İtalya, Suudi Arabistan ve BAE'ye silah satışını durdurdu
Veliaht Prens'in diğer adımlarından biri de ülke ekonomisini petrol bağımlılığından kurtarmak için Japon şirket SoftBank'la bir anlaşma imzalamak olmuştu. Japon şirketle 200 gigavatlık bir güneş enerjisi santrali için adımlar atılmıştı. Bu santral 200 milyar dolara mal olacak ve 100 bin kişiye istihdam sağlayacak. Santralle birlikte elektrik üretimi harcamalarındaki tasarruf 40 milyar dolara ulaşacak.

HEDEF PARİS İKLİM ANLAŞMASI TAAHHÜTLERİNE ULAŞMAK
Suudi Arabistan Enerji Bakanı Prens Abdülaziz bin Salman, katıldığı panelde, Suudi Arabistan'ın elektrik sektörünün yarısını gaza dönüştürmeyi planladığını, geri kalan enerjinin ise yenilenebilir enerji ile besleneceğini ifade etti. Ülkenin karbon nötrlüğünü taahhüt ettiğini söyleyen Enerji Bakanı, Paris İklim Anlaşması'na da değinerek, anlaşmada belirlenen hedeflere ulaşacak olmanın, Suudi ekonomisini petrole daha az bağımlı hale getireceğini vurguladı. Şu anda, krallık elektrik santrallerinde bol miktarda petrol yakıyor.
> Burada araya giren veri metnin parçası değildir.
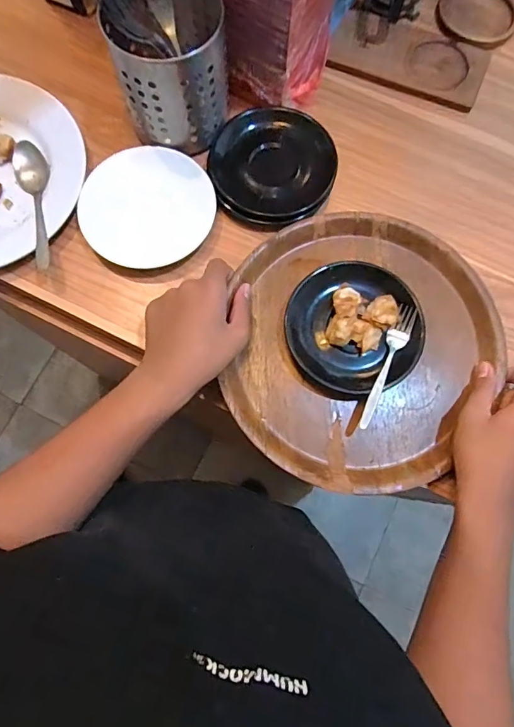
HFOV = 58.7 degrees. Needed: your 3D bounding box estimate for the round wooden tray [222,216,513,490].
[{"bbox_3d":[0.113,-0.019,0.471,0.267,0.033,0.286,0,76,-1],"label":"round wooden tray"}]

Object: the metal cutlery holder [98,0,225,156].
[{"bbox_3d":[-0.091,-0.317,0.483,0.117,0.115,0.120,-12,77,-4],"label":"metal cutlery holder"}]

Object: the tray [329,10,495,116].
[{"bbox_3d":[0.187,-0.376,0.568,0.186,0.017,0.095,21,77,4],"label":"tray"}]

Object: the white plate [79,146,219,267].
[{"bbox_3d":[-0.119,-0.175,0.504,0.139,0.013,0.141,0,76,-1],"label":"white plate"}]

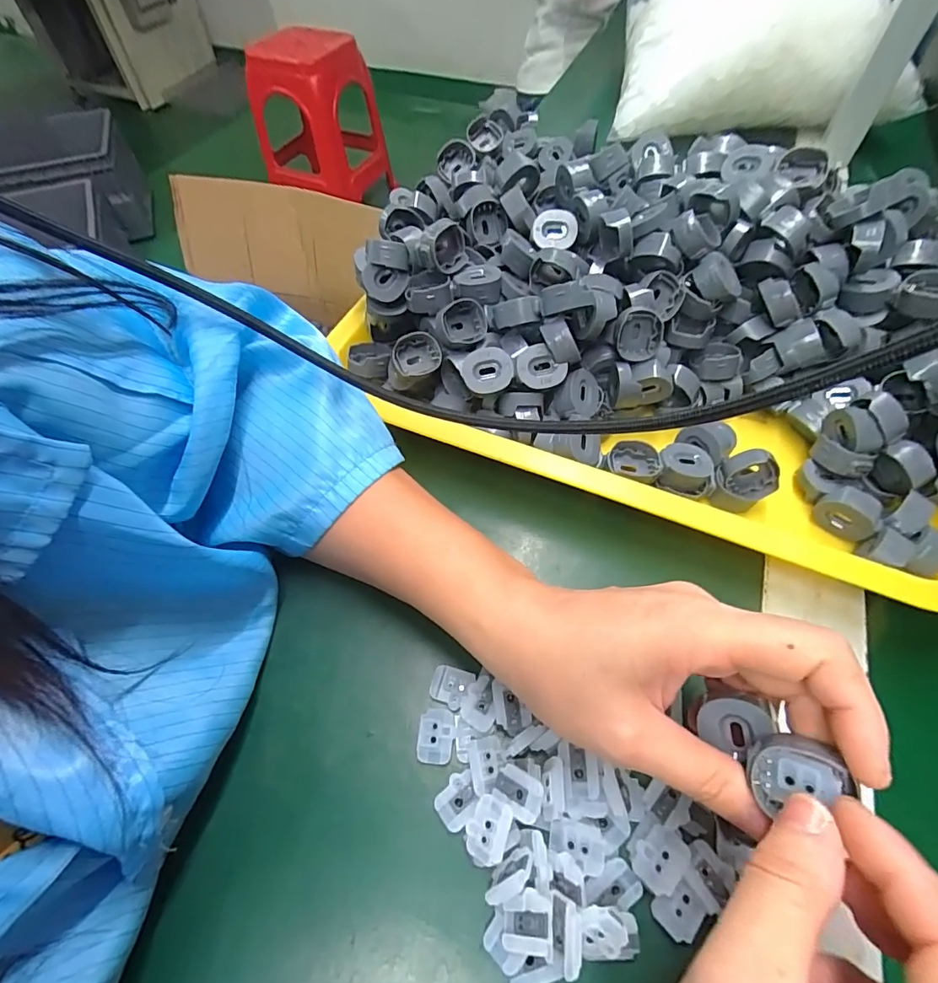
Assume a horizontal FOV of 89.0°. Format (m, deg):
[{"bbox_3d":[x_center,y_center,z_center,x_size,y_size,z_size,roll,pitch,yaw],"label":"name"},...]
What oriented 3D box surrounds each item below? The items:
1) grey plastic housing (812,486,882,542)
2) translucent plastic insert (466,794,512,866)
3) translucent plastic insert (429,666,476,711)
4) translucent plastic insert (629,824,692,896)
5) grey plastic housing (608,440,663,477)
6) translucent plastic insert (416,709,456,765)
[{"bbox_3d":[0.202,0.012,0.254,0.015,0.023,0.028,-36,63,-21],"label":"grey plastic housing"},{"bbox_3d":[0.008,0.133,0.188,0.017,0.005,0.022,1,58,32],"label":"translucent plastic insert"},{"bbox_3d":[-0.009,0.092,0.223,0.019,0.005,0.017,14,58,10],"label":"translucent plastic insert"},{"bbox_3d":[0.074,0.141,0.183,0.021,0.004,0.019,-29,61,-18],"label":"translucent plastic insert"},{"bbox_3d":[0.094,-0.018,0.272,0.028,0.019,0.011,15,58,10],"label":"grey plastic housing"},{"bbox_3d":[-0.015,0.109,0.212,0.016,0.005,0.021,1,57,1],"label":"translucent plastic insert"}]

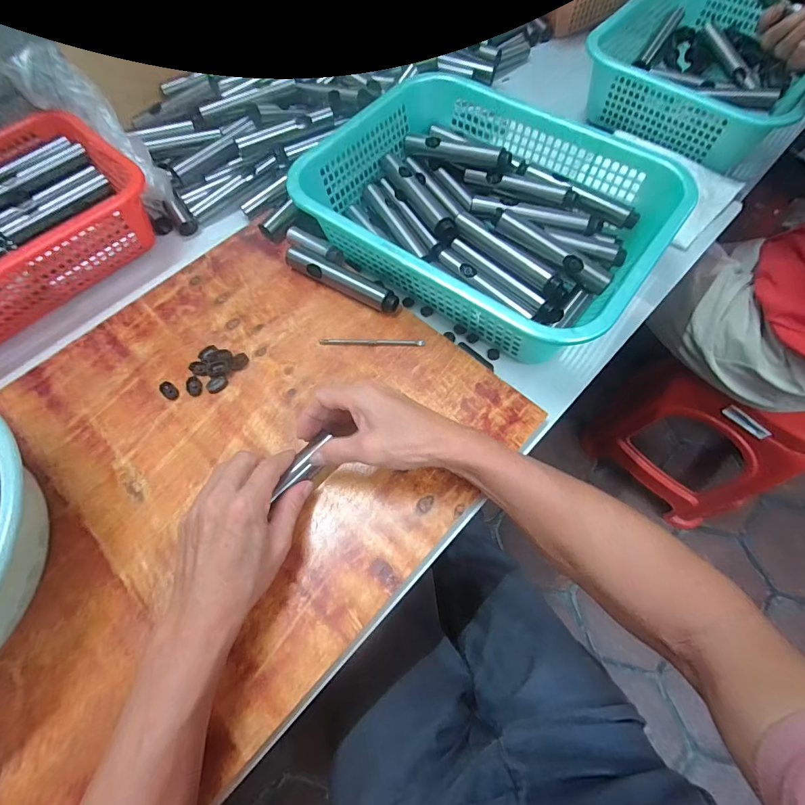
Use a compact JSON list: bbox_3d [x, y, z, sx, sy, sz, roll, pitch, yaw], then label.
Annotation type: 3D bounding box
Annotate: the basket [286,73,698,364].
[{"bbox_3d":[0.094,-0.229,0.484,0.387,0.080,0.299,31,70,14],"label":"basket"}]

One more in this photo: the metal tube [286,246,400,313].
[{"bbox_3d":[-0.073,-0.147,0.489,0.151,0.031,0.024,28,69,13],"label":"metal tube"}]

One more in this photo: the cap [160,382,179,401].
[{"bbox_3d":[-0.252,-0.012,0.442,0.025,0.004,0.014,37,71,16],"label":"cap"}]

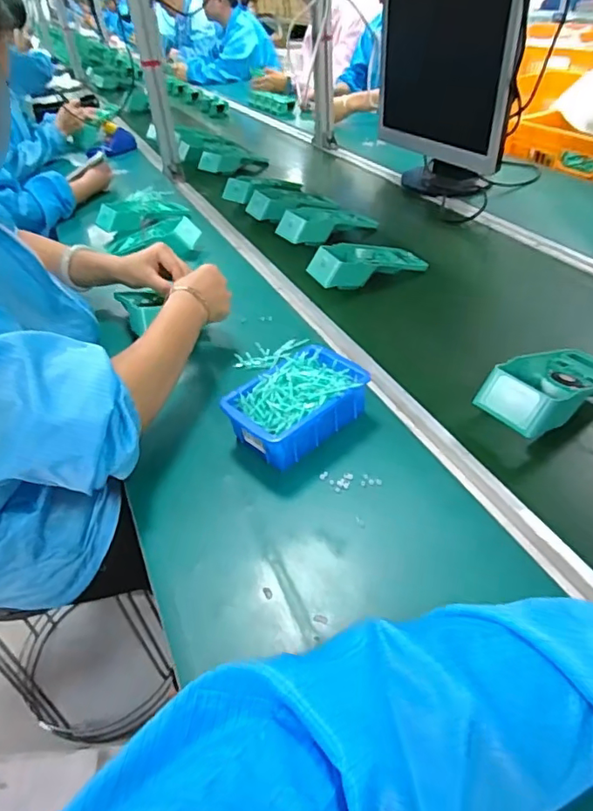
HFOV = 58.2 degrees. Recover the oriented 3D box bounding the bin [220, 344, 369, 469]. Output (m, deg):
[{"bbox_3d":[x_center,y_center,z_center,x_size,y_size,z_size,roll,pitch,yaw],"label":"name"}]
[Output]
[{"bbox_3d":[0.004,0.001,0.593,0.148,0.063,0.100,-33,46,-28],"label":"bin"}]

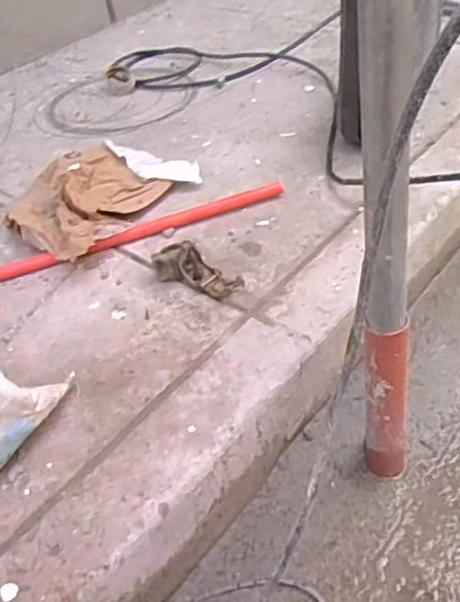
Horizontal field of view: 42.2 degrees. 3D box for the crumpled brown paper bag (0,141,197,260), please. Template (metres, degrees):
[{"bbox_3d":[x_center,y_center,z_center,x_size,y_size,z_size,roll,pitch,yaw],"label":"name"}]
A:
[{"bbox_3d":[-0.282,-0.225,1.208,0.289,0.072,0.365,18,48,28],"label":"crumpled brown paper bag"}]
PETROL SUUDİ ARABİSTAN İÇİN HALA ÇOK ÖNEMLİ
Suudi Arabistan, dünyada petrol ihracat eden ülkeler arasında birinci sırada. Petrol, ülke ekonomisi için çok büyük bir anlam ifade ediyor. Suudi Arabistan, Petrol İhraç Eden Ülkeler Örgütü'nün (OPEC) tedarikleri kısıtlama ve fiyatları artırma çabalarına da öncülük ediyor. Aynı zamanda Ekonomi Bakanı Abdülaziz, dünyayı etkisi altına alan Covid-19'un ekonomiye olabilecek olumsuz yansımalarından da endişeli değil. Bakan Abdülaziz, yine aynı panelde yeni corona virüsü dalgasının etkisinden, Krallığın endişe duymadığını dile getirdi ve “Daha fazla endişelenmemizi gerektirecek bir durum yok” ifadelerini kullandı.

PETROL STOKLARI CORONA VİRÜSÜNE RAĞMEN DÜŞTÜ
Almanya ve Çin'in de dahil olduğu dev ekonomiye sahip birçok ülkede, ciddi Covid-19 kısıtlamalarına rağmen, petrol stoklarında düşüş meydana geldi. Bakan Abdülaziz bu durumu “İyiye işaret” olarak nitelendirerek, “Umarım bu kısıtlamalar daha yüksek seviyelere çıkmaz. Ancak biz ülke olarak her türlü duruma hazırlıklıyız. Bizim mottomuz ihtiyatlı olmak” açıklamasında bulundu.